◆ Document section ◆
--------------------

Fig. 10: HDAC1/2 interact with SATB2 more strongly in MTA2^cKO vs. control colonoids, and HDAC activity is required for small intestine gene activation in MTA2^cKO colon.

a immunoblots and quantification of SATB2 and core NuRD subunits showed a slight decrease of HDAC2, but no change in HDAC1 or CHD4 in MTA2^cKO vs. control colonoids. Mean ± S.D. n = 3 independent samples. P value by unpaired t test with Welch correction, adjusted by FDR (1%). All the different gels/blots were derived from the same experiment and were processed in parallel. b Co-IP and quantification showed stronger interaction of HDAC1/2 with SATB2, but not CHD4 with SATB2 in MTA2^cKO vs. control colonoids. Mean ± S.D. n = 3 independent samples. P value by unpaired t-test with Welch correction, adjusted by FDR (1%). All the different gels/blots were derived from the same experiment and were processed in parallel. c QPCR showed treatment with the HDAC inhibitors 4PBA and SAHA attenuated small intestine gene activation in MTA2^cKO organoids. Mean ± S.D. n = 3. P value by Unpaired t-test. d A proposed model of colonocyte plasticity regulation in which MTA2 and SATB2 form a chromatin complex at colonic chromatin to retain HNF4A. SATB2 restrains HNF4A more tightly than MTA2. MTA2 loss leads to a modest depletion of HNF4A on colonic and gain on small intestine (SI) chromatin, and modest down- and up-regulation of colonic and small intestine (SI) genes. In contrast, SATB2 loss results in the untethering of large numbers of HNF4A and consequently transcriptomic shift from colon to small intestine. Yellow bar denotes primed small intestinal enhancers in colon.

--------------------

◆ Extracted data ◆
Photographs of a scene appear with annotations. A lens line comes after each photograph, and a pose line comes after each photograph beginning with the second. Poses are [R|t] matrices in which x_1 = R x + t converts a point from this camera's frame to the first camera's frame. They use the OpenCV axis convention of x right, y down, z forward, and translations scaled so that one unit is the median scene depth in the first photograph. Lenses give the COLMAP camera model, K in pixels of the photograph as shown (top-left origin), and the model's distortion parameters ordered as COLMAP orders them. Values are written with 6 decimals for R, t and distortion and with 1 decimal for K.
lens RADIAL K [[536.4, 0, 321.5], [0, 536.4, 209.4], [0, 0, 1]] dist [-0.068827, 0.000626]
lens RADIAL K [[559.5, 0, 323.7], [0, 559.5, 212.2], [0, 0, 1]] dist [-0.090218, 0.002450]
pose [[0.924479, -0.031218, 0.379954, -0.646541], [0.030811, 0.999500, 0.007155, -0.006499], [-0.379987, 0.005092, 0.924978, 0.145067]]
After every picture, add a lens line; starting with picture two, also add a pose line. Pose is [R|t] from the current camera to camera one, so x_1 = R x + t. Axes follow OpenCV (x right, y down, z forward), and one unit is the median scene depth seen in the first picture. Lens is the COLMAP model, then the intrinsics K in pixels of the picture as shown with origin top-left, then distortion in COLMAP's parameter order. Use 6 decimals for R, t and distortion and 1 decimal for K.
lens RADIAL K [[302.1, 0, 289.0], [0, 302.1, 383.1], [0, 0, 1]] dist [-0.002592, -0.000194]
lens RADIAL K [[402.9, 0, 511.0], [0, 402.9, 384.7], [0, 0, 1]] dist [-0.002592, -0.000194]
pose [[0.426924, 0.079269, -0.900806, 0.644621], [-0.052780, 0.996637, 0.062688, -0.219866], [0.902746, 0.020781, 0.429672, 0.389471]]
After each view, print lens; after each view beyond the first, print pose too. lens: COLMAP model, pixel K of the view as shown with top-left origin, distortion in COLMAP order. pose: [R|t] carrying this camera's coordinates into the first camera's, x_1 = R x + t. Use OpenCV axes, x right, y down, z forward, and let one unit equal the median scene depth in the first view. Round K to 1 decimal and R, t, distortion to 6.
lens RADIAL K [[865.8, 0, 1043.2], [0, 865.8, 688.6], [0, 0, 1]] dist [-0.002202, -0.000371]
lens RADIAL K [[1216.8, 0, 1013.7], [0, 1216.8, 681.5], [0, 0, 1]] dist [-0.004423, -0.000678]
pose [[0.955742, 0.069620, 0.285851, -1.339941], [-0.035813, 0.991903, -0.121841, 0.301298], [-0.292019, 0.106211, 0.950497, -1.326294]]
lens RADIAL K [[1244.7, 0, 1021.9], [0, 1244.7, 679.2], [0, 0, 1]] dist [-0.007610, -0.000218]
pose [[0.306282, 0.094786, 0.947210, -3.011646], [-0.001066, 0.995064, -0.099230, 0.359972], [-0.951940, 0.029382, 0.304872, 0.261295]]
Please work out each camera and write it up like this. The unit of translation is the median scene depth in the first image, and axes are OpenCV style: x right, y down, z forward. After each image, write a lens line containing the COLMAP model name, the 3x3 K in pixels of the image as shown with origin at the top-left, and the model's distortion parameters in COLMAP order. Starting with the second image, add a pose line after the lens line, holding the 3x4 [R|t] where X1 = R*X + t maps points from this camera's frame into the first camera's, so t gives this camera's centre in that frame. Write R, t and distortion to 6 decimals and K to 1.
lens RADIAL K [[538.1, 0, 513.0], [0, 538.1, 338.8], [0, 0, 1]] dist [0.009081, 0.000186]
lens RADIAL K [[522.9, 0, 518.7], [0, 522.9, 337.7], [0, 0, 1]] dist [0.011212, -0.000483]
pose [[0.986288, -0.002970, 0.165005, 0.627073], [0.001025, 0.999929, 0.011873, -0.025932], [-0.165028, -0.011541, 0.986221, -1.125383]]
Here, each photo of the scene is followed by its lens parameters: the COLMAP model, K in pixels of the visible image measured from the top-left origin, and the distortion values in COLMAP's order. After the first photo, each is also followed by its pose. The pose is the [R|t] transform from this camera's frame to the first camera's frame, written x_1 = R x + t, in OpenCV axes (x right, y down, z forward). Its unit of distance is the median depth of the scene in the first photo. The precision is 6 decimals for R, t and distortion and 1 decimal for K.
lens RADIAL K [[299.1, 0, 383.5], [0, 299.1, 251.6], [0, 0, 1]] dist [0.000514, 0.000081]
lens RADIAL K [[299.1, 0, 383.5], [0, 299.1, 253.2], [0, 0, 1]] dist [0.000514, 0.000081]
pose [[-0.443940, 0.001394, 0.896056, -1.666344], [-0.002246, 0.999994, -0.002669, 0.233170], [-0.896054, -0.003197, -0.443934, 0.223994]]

--------------------

Decide whether each statement below agrees with the Fig. 10 legend. Give yes or no for each and quote the words from the legend that settle it.
1. The immunoblots showed a change in HDAC1 in MTA2^cKO vs. control colonoids.
2. In the proposed model, SATB2 holds HNF4A more tightly than MTA2 does.
3. Co-IP showed a stronger interaction of CHD4 with SATB2 in MTA2^cKO vs. control colonoids.

◆ Exercise response ◆
1. No: "no change in HDAC1 or CHD4 in MTA2^cKO vs. control colonoids"
2. Yes: "SATB2 restrains HNF4A more tightly than MTA2."
3. No: "stronger interaction of HDAC1/2 with SATB2, but not CHD4 with SATB2"